In a phenomenal performance that brought him best actor prizes at Berlin and from the British Academy, Peter Finch plays 42-year-old Johnnie Byrne, a just-reëlected Labour Party member of Parliament the reason for whose exclusion from his prime minister’s Labour Government takes time in coming to light. When he is finally told, it seems as though the explanation should have been obvious from the start—one of the few head-scratchers in an otherwise absolutely brilliant script. Mordecai Richler and Nicholas Phipps adapted the 1958 novel by former MP Wilfred Fienburgh. There isn’t a political moment in this film that fails to either absorb the viewer’s interest or convince. One isn’t left to wonder why the New York Daily News named No Love for Johnnie one of 1961’s ten best films.
There are two dovetailing main strands to the narrative, one political, the other romantic. Byrne considers publicly opposing his prime minister regarding a rumored intention of foreign adventurism, on the grounds that the outcome might betray Labour principles; in this, the film’s most remarkable aspect, we “see” something of the mental process by which Byrne, who is ambitious in his career, convinces himself (and perhaps us) he is proceeding on the basis of principle. It is a nebulous and gray area in a black-and-white film which, keyed also to London weather, appropriately favors light gray tonalities.
Once his wife walks out on him, Byrne advances on a neighbor (played by a younger, more vulnerable Billie Whitelaw than we are used to seeing) and then a lovely model half his age, with whom he has a passionate affair and seems genuinely to fall in love. But each in turn is sacrificed to his career ambition, for the sake of which he plans on reconciling with his estranged wife—that is, until a blow of irony makes her, too, an impediment to his ambition. The title of the film is ironic; Byrne may bemoan that there’s “no love for Johnnie,” but it is Johnnie, himself, who ruins or chucks every opportunity for love in his life.

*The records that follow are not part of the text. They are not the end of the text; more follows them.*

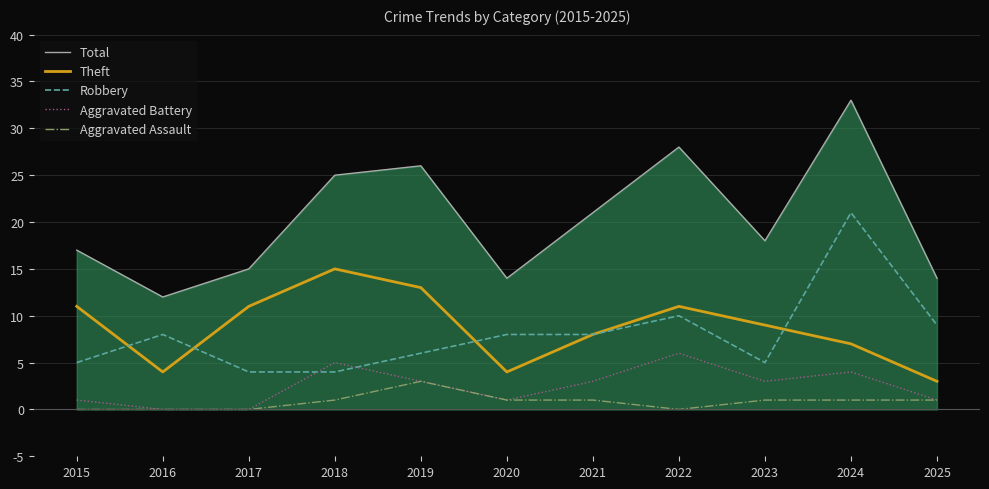

How many data points does each series have?

11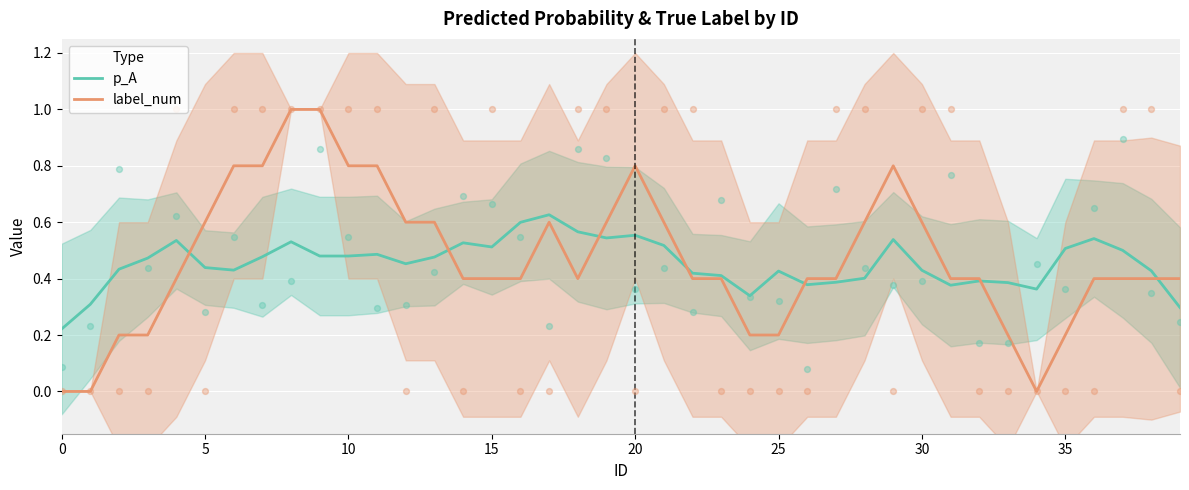

What is the total value across all series at 12?

1.1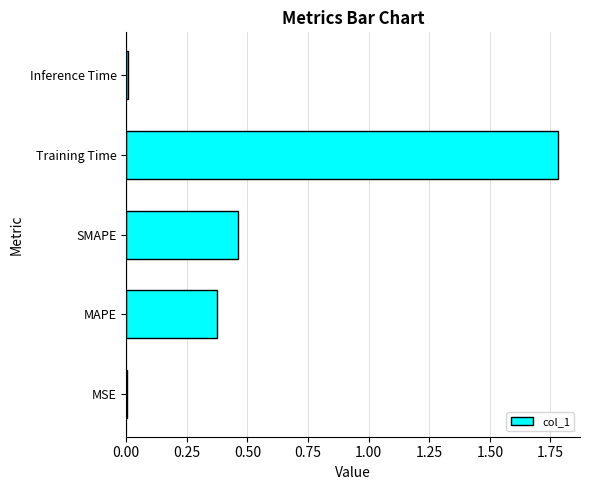

What is the sum of all values?

2.6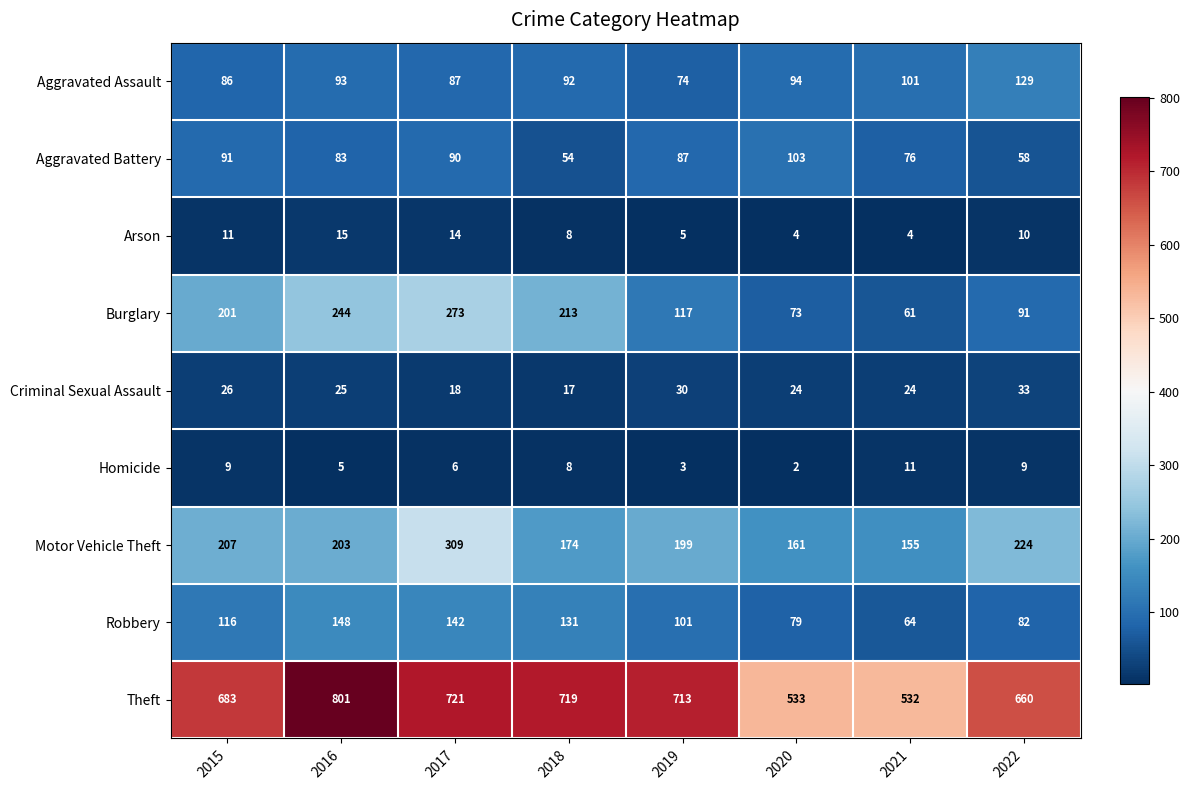

Which series has the largest total across all categories?

Theft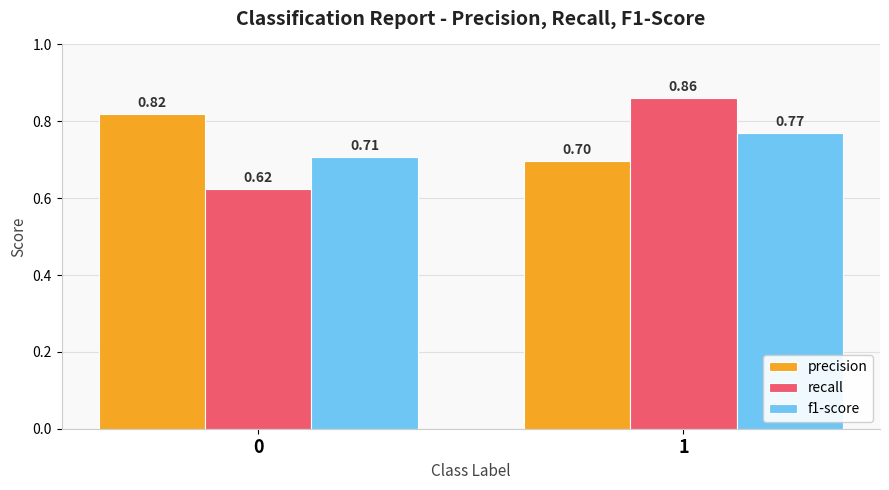

List the series in order of their peak value, highest first.

recall, precision, f1-score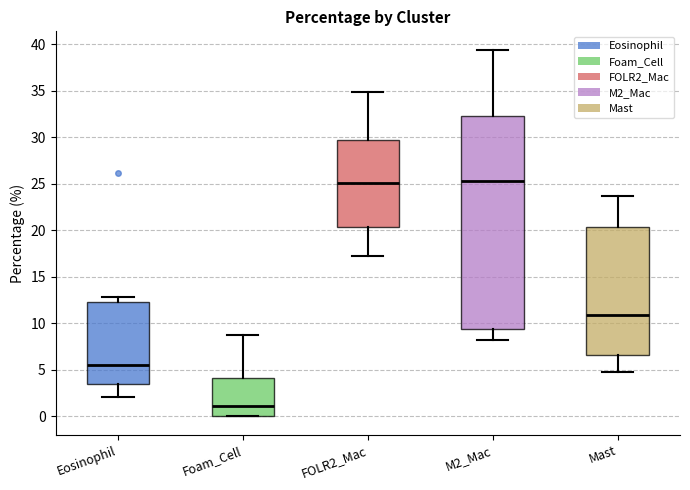

Where does the median line of the box for FOLR2_Mac sit on the y-axis? The values are not printed on the chart, so give them approximately, as read against the axis.

25.0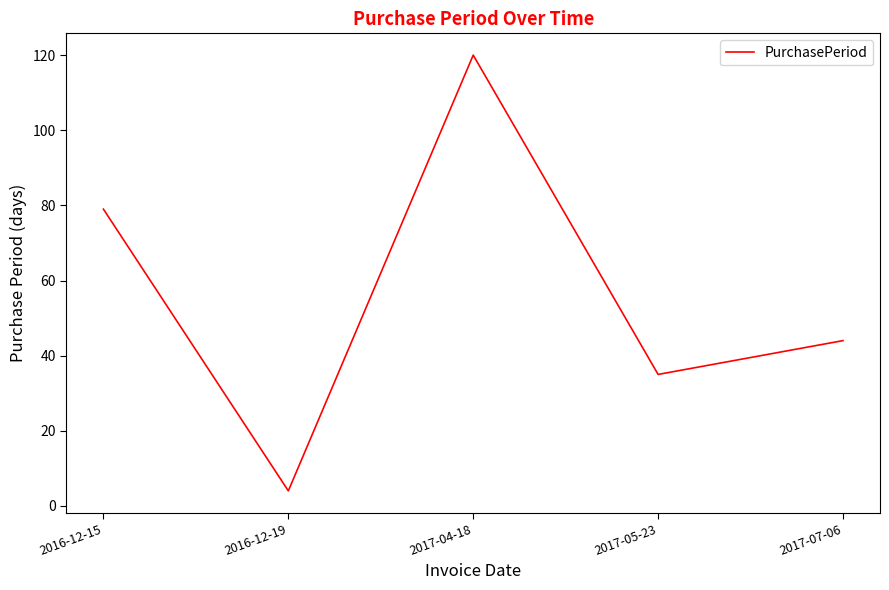

What is the ratio of the value at 2017-07-06 to the value at 2016-12-15?

0.6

There is a sex scene between Byrne and Pauline West, the young model, that is wildly unconvincing owing to its satin-smooth body movements and camera movements which take into account none of the gap in the pair’s ages and contrasting levels of experience. One, especially today, cringes at the hokiness.
Ralph Thomas directed—the same Ralph Thomas responsible for those Doctor comedies in the fifties starring Dirk Bogarde.